Event: The Supreme Electoral Tribunal decided to postpone the upcoming presidential elections to October 18, from September 6. The original election date was in May. If no candidate can garner over 50% of the votes, a runoff is scheduled to be held on November 29.
Relevance: Bolivia has been caught in a state of political limbo since its Former President, Evo Morales, resigned in November of 2019 after accusations of electoral fraud. Although Jeanine Anez, the conservative Senate VP, took over as interim President, she lacks the broad-based credibility that comes with a popular mandate. Yet, a couple of months after delaying the original election date in May, Bolivia is now facing a rapid increase in new COVID-19 cases amid Latin America becoming the pandemic’s global hotspot. Confirmed cases are approaching 75K, with around 40K new cases recorded in July alone. Anez and many members of her cabinet have also tested positive in recent weeks. This latest decision to postpone was made with the justification of voter health and safety, but has quickly become politicized. MAS, the leftist party previously led by Morales, has challenged the delay as a cover for Anez, who is currently behind in the polls. Thousands marched in protest following the decision in a show of opposition against the current government, revealing the deep political fragmentation that Bolivia still faces. As many countries in Latin America continue to battle rising coronavirus cases amid global concerns of a second wave, Gramercy expects to see increasing challenges to political stability and policy credibility across the region and beyond. Mismanagement of the crisis and/or politicians trying to leverage it for electoral gains can erode public trust and exacerbate existing divides, raising the risk of social unrest that could further prolong the public health emergency and delay economic recovery.

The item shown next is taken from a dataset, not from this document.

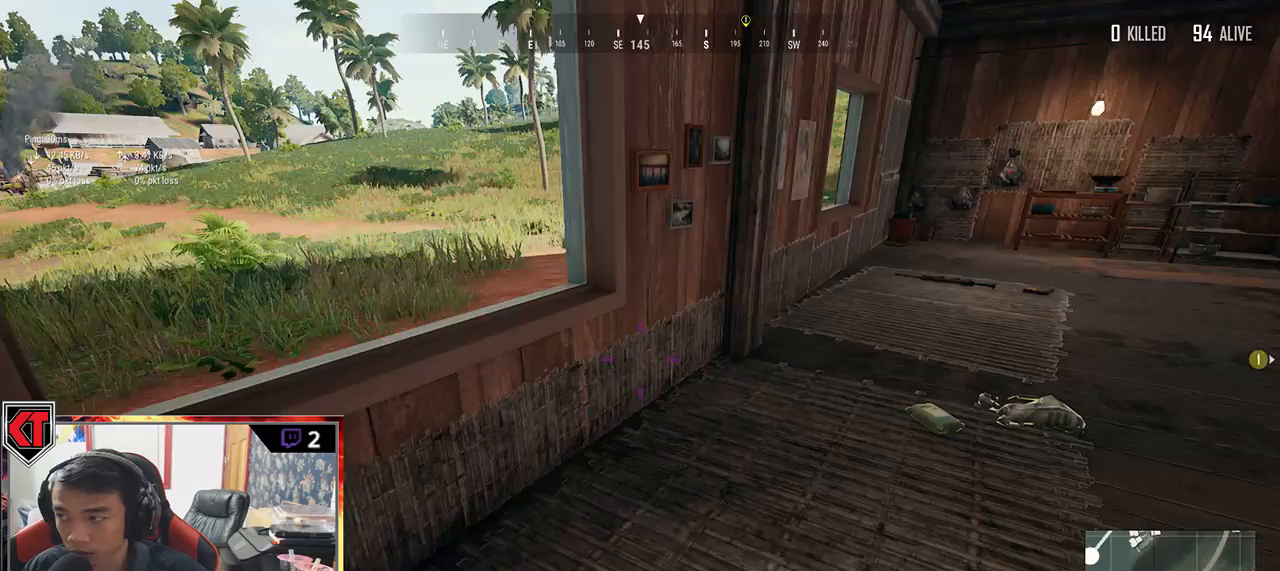
{"keys": ["d"], "mouse": [], "events": [[100, "r", "down"], [184, "r", "up"], [334, "d", "down"], [450, "w", "up"]]}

Event: The Ministry of Finance presented the mid-year budget to Parliament. Growth is now expected to decelerate to 0.9% YoY from 6.8% and the deficit is projected to widen to 11.4% of GDP from 4.7%. The authorities do not expect the budget deficit to go back below their 5% of GDP cap until 2024.
Relevance: Although hardly surprising given the extraordinary situation related to COVID-19, Ghana’s mid-year budget highlighted the substantial damage that the pandemic has inflicted on the economy and government finances. The main concerns are on the fiscal side, where a shortfall of petroleum and tax receipts is projected to widen the revenue gap to GHS (cedi) 14 billion. At the same time, spending will increase by GHS 13 billion to combat the pandemic. This budget unwinds much of Ghana’s progress on fiscal consolidation in recent years under an IMF program that concluded in 2019. The deficit is now substantially above the 5% cap that had been established in the 2018 Fiscal Responsibility Act and also violates stipulations of a balanced primary budget. As a result, government debt/GDP is expected to rise to around 70%, from 64% in 2019. Moreover, the authorities do not anticipate the budget deficit to be under 5% until 2024, signaling a challenging medium-term fiscal path. While markets have been relatively forgiving of expansionary government policies across EM in 2020 due to the pandemic, it is unclear for how long such benign sentiment will last. Ghana is among the EM sovereigns that are particularly exposed to swings in global risk appetite due to high reliance on external financing in both local and foreign currency, in the context of very weak debt affordability (government interest cost burden is projected to surpass 40% of revenues in 2020, from an already elevated 37% in 2019).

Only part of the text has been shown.